Let’s do a quick recap: what does the probiotic need to accomplish to start to alleviate your digestive symptoms? It must…
- Begin to rebalance the gut microbiome (by adding good bacteria)
- Exert antimicrobial action against harmful bacteria and pathogens, reducing their numbers (this also helps to rebalance the microbiome)
- Lower inflammation by reducing the amount of lipopolysaccharides (LPS, a toxic molecule on the outer membrane of bad bacteria) in the gut and throughout the body.
Adding enough good bacteria to your microbiome to overpower bad bacteria takes time.
Consistent antimicrobial action to push harmful bacteria out also must occur consistently, over time, to be successful.
And lowering inflammation isn’t an immediate process either -- the amount of lipopolysaccharides in the gut will need time to taper off as well, and it will take even more time for the actual inflammation to diminish.
The reduction of inflammation in the gut (and elsewhere) is key to noticing a significant improvement in symptoms.
While your probiotics are working towards these three goals, you may experience some temporary, mild side effects. Click here to read more about how to avoid that.
Our customers tend to notice significant changes in their symptoms after taking our probiotics for 2 to 3 weeks, but it can sometimes take longer. Remember, everyone is different!
How long it takes for your symptoms to improve depends on how inflamed and unbalanced your microbiome was to begin with.
Probiotics + Prebiotics = The Ultimate Gut Health Combination
Probiotics are most definitely superheroes when it comes to rebalancing your microbiome and reducing lipopolysaccharide levels.
But probiotics’ trusty sidekick, prebiotics, can help push the process along, too.
Prebiotics are essentially “food” for your good bacteria. And if your good bacteria eat well, they grow in numbers.
Feeding your good bacteria prebiotics will help your probiotics accomplish their tasks -- up your good bacteria count, cut your bad bacteria count, and reduce inflammation.
Prebiotics come in natural forms in certain types of foods. But they can be concentrated into supplement form for extra strength too.
Sunfiber is one of the most effective and best studied prebiotics out there. We highly recommend getting your hands on some if you want to strengthen your good bacteria.

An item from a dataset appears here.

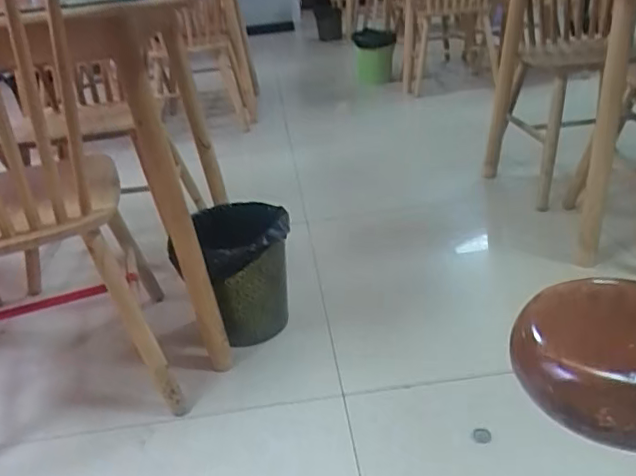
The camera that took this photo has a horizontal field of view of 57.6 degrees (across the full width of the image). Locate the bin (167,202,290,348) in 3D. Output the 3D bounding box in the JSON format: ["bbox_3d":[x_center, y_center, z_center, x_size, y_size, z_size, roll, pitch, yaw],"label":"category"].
[{"bbox_3d":[-0.156,0.084,1.270,0.211,0.260,0.240,0,29,14],"label":"bin"}]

The Takeaway: How Long Does it Take for Probiotics to Work?
The short answer: It takes most people 2 to 3 weeks to feel significant benefits when they start taking probiotics.
That’s because probiotics need time to accomplish their three key goals: increase your good bacteria count, decrease your bad bacteria count, and reduce inflammation.

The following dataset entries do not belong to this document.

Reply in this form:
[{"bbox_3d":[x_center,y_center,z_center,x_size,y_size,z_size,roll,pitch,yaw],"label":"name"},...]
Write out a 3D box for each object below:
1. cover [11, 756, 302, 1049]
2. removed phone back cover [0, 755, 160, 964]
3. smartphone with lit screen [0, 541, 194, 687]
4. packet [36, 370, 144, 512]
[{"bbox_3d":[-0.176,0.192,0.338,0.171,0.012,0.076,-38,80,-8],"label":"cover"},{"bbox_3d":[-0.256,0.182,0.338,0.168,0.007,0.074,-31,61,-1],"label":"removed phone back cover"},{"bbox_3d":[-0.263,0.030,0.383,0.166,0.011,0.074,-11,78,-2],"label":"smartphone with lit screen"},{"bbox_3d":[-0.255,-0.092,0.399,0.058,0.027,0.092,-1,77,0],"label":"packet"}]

Overthrowing the bad bacteria that’s already in power, working to remove them, and reducing the inflammation that the bad bacteria had produced is a process.
Adding good bacteria in the form of probiotics (and adding prebiotics to help bring up counts of probiotics in the gut) is not a one-time thing -- you need to consume them consistently to win the war that’s going on down there.
Think of taking probiotics as adding more soldiers to the microbiome battlefield every day -- and think of taking prebiotics as giving your soldiers supplies.
Expecting one dose of probiotics to fix your symptoms is like expecting to win a war in a single day. Sending one small wave of good soldiers to the battlefield -- taking one probiotic pill -- won’t be enough to overthrow the king in power (bad bacteria).
But sending a well-supplied group of soldiers to battle on a daily basis will eventually be enough to put your desired ruler (good bacteria) back in power, so they can clean up the damage that bad bacteria has done (inflammation).
Give your gut the soldiers, supplies, and time it needs to fix things up, and you’ll finally feel your best again.